The University of Iowa in the United States, pioneered predictive markets, the Iowa Electronic Markets create (Iowa Electronic Markets, or IEM, its acronym in English) in 1988, a presidential election year in that country.

Conceived as a research and teaching tool, the IEM allows students to invest in different markets—especially political markets where you can buy or sell "shares" of candidates or parties, betting on who will win the elections.

"We realized from the beginning that the results were more accurate than those of most research," he told BBC Brazil EMI director, Joyce Berg.

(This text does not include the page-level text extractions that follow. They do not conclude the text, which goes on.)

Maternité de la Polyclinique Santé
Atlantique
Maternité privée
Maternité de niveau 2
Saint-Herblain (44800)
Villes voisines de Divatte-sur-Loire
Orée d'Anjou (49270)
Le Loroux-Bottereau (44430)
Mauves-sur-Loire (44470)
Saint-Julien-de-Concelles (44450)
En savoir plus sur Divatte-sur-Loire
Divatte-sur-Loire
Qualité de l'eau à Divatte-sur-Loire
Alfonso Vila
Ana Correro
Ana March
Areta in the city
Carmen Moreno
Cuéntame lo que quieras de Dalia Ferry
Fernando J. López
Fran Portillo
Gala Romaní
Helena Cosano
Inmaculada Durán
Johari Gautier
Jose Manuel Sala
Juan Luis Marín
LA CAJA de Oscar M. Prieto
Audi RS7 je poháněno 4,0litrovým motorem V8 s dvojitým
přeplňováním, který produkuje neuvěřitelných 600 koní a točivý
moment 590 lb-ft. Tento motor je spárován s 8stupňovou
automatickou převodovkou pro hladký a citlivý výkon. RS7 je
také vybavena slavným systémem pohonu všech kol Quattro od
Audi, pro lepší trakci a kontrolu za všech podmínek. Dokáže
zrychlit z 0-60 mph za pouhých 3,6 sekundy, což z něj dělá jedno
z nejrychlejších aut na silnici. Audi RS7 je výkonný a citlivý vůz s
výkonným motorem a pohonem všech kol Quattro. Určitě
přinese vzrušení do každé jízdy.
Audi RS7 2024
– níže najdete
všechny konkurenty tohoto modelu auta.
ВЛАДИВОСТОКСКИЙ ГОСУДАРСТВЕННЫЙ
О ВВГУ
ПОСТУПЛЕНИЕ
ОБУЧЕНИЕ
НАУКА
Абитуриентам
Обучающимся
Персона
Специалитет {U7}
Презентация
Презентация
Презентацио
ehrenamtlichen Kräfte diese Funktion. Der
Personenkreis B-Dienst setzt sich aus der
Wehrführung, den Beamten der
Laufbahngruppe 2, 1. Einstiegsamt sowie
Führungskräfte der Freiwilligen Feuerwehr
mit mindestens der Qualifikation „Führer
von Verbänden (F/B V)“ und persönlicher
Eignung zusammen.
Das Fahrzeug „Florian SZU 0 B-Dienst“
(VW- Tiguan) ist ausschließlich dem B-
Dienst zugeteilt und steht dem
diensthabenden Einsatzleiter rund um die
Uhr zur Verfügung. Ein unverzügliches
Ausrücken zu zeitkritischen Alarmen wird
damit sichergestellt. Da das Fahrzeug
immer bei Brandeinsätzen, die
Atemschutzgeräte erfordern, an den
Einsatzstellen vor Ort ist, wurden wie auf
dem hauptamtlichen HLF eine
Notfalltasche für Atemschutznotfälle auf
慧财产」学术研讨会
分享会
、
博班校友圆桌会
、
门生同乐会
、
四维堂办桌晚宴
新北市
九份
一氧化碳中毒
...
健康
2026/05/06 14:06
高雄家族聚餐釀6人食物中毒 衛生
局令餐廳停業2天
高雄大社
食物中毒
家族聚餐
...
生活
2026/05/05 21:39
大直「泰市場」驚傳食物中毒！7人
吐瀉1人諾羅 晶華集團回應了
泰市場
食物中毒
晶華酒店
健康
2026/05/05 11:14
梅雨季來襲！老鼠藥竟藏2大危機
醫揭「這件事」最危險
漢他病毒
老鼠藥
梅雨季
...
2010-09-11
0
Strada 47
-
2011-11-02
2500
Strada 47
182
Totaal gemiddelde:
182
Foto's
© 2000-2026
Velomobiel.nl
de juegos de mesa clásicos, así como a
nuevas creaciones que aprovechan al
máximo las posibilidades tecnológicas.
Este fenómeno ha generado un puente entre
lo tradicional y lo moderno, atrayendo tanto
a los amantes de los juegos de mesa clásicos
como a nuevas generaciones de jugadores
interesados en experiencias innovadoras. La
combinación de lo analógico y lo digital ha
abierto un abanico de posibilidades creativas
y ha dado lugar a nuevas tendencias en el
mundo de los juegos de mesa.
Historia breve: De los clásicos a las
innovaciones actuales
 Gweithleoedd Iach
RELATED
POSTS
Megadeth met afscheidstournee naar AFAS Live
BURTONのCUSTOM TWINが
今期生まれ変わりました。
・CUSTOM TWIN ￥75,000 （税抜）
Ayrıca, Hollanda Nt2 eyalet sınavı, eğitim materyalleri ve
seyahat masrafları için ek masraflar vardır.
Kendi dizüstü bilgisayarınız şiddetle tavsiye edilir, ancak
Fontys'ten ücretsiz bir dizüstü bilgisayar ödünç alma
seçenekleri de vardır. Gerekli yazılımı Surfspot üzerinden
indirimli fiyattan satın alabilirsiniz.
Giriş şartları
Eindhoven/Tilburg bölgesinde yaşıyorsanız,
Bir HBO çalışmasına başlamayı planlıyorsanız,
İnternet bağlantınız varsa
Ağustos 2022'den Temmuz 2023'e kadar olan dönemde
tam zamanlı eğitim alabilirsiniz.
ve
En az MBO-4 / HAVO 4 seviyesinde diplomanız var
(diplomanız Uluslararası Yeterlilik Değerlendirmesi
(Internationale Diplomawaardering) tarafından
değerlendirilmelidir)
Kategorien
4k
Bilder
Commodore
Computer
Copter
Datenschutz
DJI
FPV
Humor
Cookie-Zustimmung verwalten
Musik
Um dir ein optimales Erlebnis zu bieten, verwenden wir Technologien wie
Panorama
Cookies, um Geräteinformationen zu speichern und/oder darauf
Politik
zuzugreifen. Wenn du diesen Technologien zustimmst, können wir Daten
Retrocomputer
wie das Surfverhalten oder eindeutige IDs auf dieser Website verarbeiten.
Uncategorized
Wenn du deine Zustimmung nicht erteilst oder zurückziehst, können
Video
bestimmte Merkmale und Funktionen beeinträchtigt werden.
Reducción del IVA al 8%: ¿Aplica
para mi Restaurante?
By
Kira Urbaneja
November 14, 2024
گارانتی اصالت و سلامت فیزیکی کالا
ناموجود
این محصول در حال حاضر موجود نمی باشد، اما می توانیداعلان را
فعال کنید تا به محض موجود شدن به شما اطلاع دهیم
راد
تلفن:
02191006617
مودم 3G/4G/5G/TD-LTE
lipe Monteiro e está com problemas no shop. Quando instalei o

Although the primary focus is academic, the IEM is open to participants from all over the world, not only students, and uses real money, with minimum investment of $5 and maximum of $500.

Berg notes that the mechanism is different from the surveys of voting intentions.

"Research needs to generate a random sample of people who will vote. IEM does not need it, only people who believe they have information and are willing to invest," he says.

The director points out that the public EMI is usually male and is younger, richer, and better educated than the average American electorate.

"The key is the IEM information. Persons who believe they have information on trade and can make money from it. On a small scale, but it's still money," he says.

"In research, you may end up expressing an opinion even if it has not so sure. But the market, you just bet it is believed that actually has information (which may impact the outcome of the election)."

Due to its academic nature, EMI got a special permit from the government and is not regulated by the Commodity Futures Trading Commission (CFTC), the agency that regulates futures and option markets in the United States.

Spending limit

"We keep the volume low individual investment, maximum $500. If an investor loses all their money in one year, it is forbidden to put more money in the market. Therefore, try to keep the small market," says Berg.

These measures prevent the IEM is mistaken for a type of game online gambling, which is forbidden in the United States.

"There is a public interest aspect of the IEM, which does not exist in gambling," said Berg. "We have an educational and research purpose."

For the legislative elections in November this year in the United States, the IEM has three markets in operation: one on the results in the House of Representatives (equivalent to federal deputies), the other on the Senate, and a third in which investors bet on who will control both houses of Congress if Democrats or Republicans.

"It is good to note that a predictive market is not a crystal ball," notes Berg.

She cites the election of a new pope, in which the information is known only to a restricted group (in this case, the cardinals who will vote).

"If no information is available, prices will reflect only speculation, and the market will not predict (outcome) as well."